- Venue
- Ceri Hand Gallery
- Location
- North West England
Ceri Hand Gallery opened two years ago as Liverpool’s first major commercial gallery, and one of the largest outside London. It has since established itself with a programme of often edgy exhibitions, the latest of which is ‘If You Can Hold Your Breath’, running until July 18th.
The gallery is a challenging space in Liverpool’s gritty, industrial dockland. I’ve always felt the exhibitions here reflect their environment. I have found them as I find Liverpool: hard-edged-exciting, with a sometimes-dark playfulness.
If You Can Hold Your Breath includes work by Sarah Bowker-Jones, Karen Cunningham, Alex Farrar, Melissa Jordan, Pesce Khete, Elizabeth McAlpine and Rachel Niffenegger and is curated by Lucy Johnston. The general ‘theme’ of the exhibition is transformation and challenging figuration by inclusion, abstraction or elimination of the body.

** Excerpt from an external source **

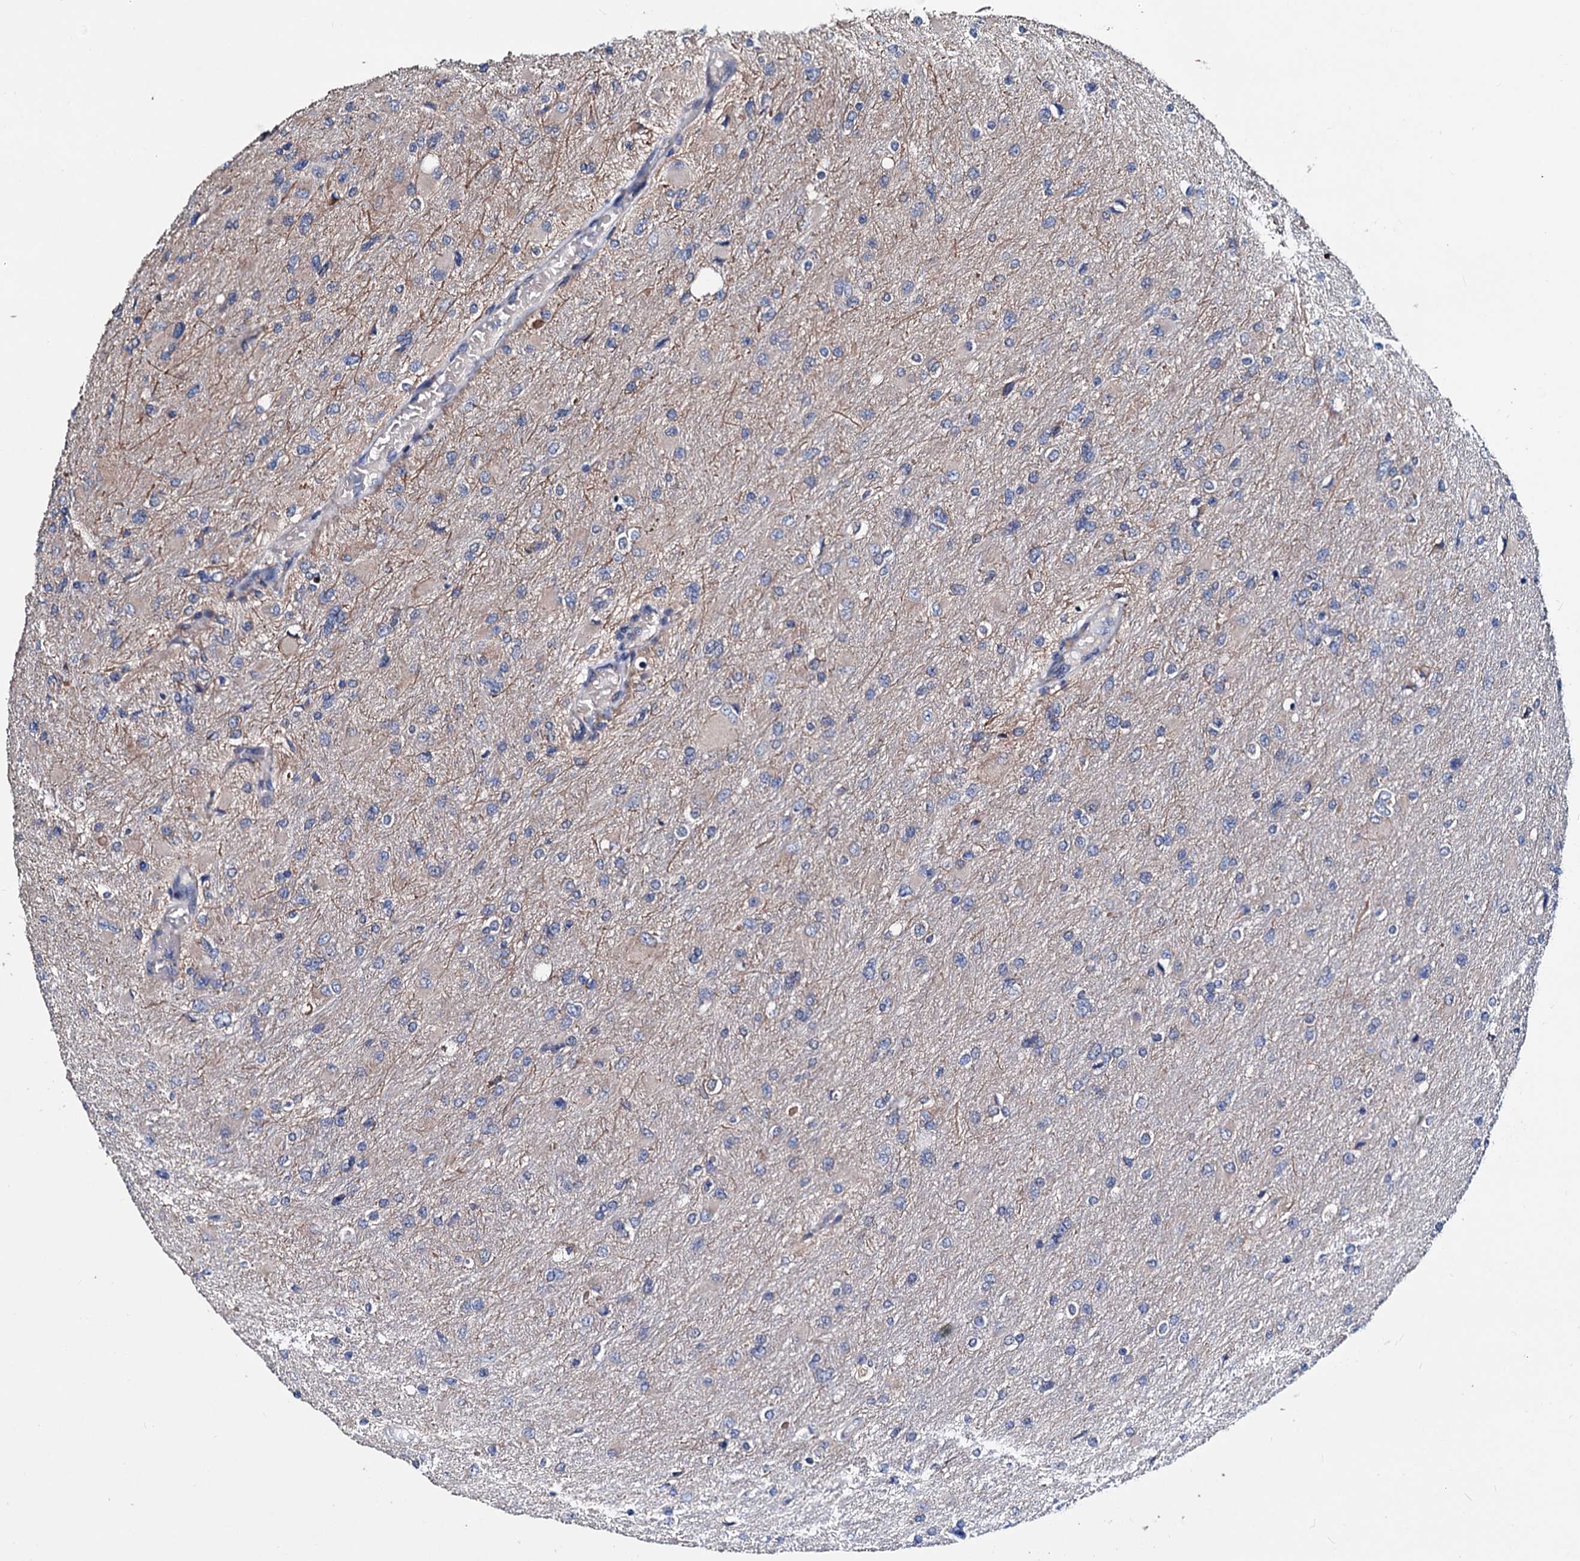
{"staining": {"intensity": "negative", "quantity": "none", "location": "none"}, "tissue": "glioma", "cell_type": "Tumor cells", "image_type": "cancer", "snomed": [{"axis": "morphology", "description": "Glioma, malignant, High grade"}, {"axis": "topography", "description": "Cerebral cortex"}], "caption": "A high-resolution image shows immunohistochemistry (IHC) staining of glioma, which displays no significant expression in tumor cells. (Brightfield microscopy of DAB (3,3'-diaminobenzidine) immunohistochemistry at high magnification).", "gene": "AKAP11", "patient": {"sex": "female", "age": 36}}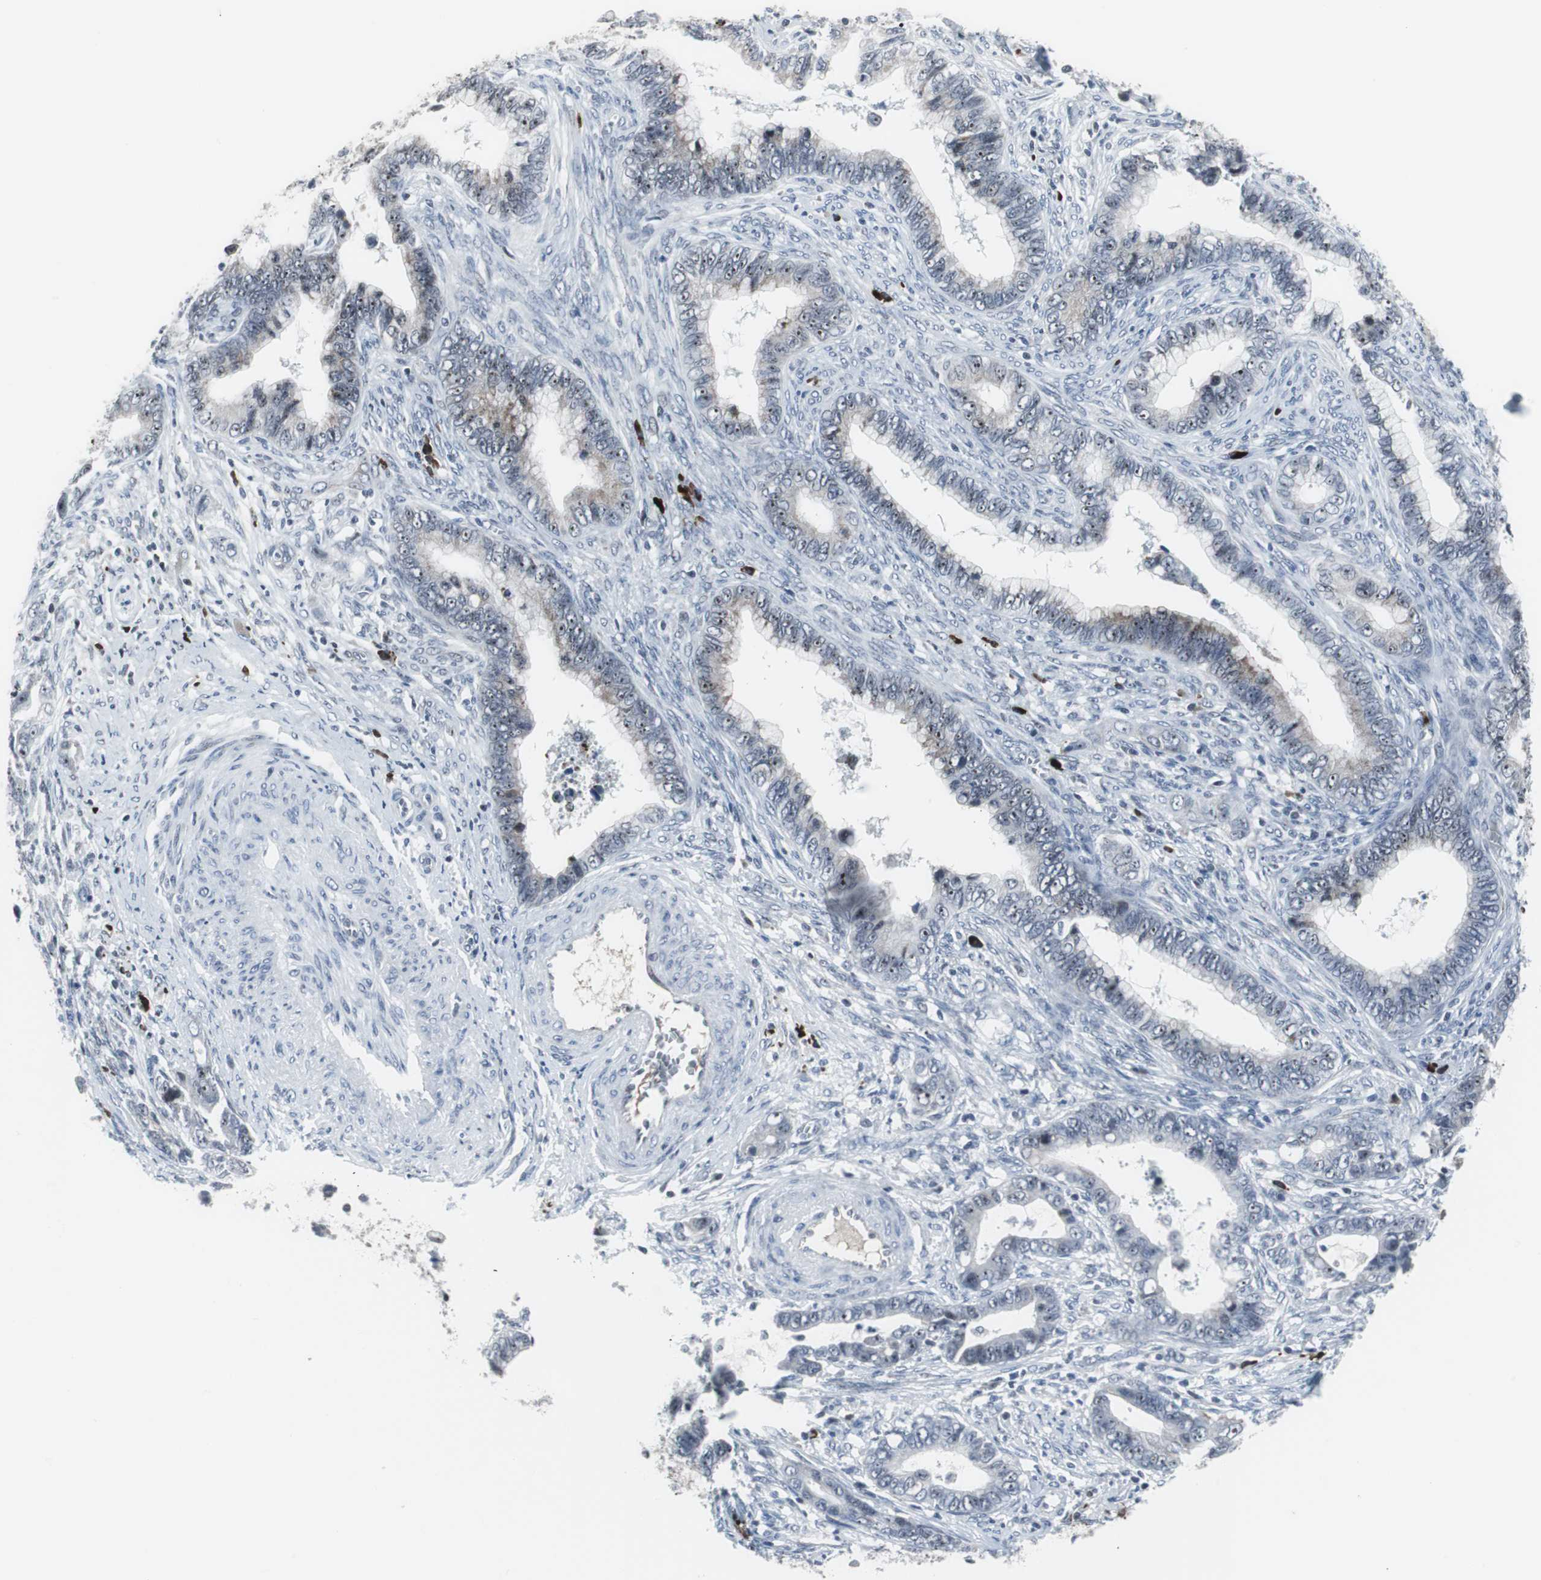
{"staining": {"intensity": "moderate", "quantity": "<25%", "location": "cytoplasmic/membranous"}, "tissue": "cervical cancer", "cell_type": "Tumor cells", "image_type": "cancer", "snomed": [{"axis": "morphology", "description": "Adenocarcinoma, NOS"}, {"axis": "topography", "description": "Cervix"}], "caption": "Moderate cytoplasmic/membranous expression for a protein is identified in approximately <25% of tumor cells of adenocarcinoma (cervical) using immunohistochemistry.", "gene": "DOK1", "patient": {"sex": "female", "age": 44}}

When I read the press release, which includes the birth dates of the artists [1973-1986], I noticed what a ‘young’ show it was. A bold, but refreshing move, given the ‘play safe’ climate of absolutely everything at the moment.
The exhibition is hung without labels or notation. The show feels unified and on first impression almost suggests the artists have worked as a collective, given the initial ambience and playfulness of what’s in the space. Alex Farrar’s ‘Produced on Request’, is daubed on the wall, dangerously overhanging the staircase. Nearby Karen Cunningham’s ‘Cellini Jewellery, after Sol Le Witt’, is left dangerously uncordened on the floor.
Sarah Bowker-Jones: one of the oldies [1978!] exhibiting presents ‘Dark Arches’. Loops of industrial yet delicate-looking striped plastic, bolted to heavier, painted joining sections, suspended from the gallery’s metal ceiling beams, almost reaching the floor. ‘Her process stems from an interest in the arches in caves, their formation, gestures and traces of humanity’ states the gallery information. This is certainly evident; the pieces suggesting openings, at different levels, and the heavily worked painterly surfaces relating to mankind’s history. I found myself enjoying the piece from a more childish perspective. They appear celebratory pieces, reminiscent by their colour and position, of ticker tape parades and ribbons. I felt they also assumed the roll of PE equipment in a sports hall due to the hard vastness of the gallery space. Interestingly the work has a suggestion of drawing about it.
Pesce Khete’s [1980] work also seems drawing based. The somewhat tatty, unconventionally made and hung work is a selection of indulgent drawings / paintings. These are contemporary studio paintings at their best. Made by the artist for the artist, without too much care given to the world. They are packed with energy, a little aggression, mistakes, cover ups, nods to Abstract Expressionism and German Neo-expressionism. There is an exciting lawless quality to them. The pieces are drawn with oil stick on Fabriano paper. Paper is added on top of paint and paint on top of that. They seem somewhat intuitive but I think that’s where their excitement lies. In the paintings are abstract forms, people, animals, a table, maybe the things in Khete’s head or studio, quickly drawn. There are two framed paintings. One could be a section from a Kossoff, while the unframed work is more inline with Michael Swaney and Misaki Kawai.
If You Can Hold Your Breath brings together seven young artists at a stage in their careers where they’re not yet bogged down with discipline, rules, collectors and gallerists who are after a certain way of working. The exhibition shows an excitement that can still be found in contemporary art, just not that often.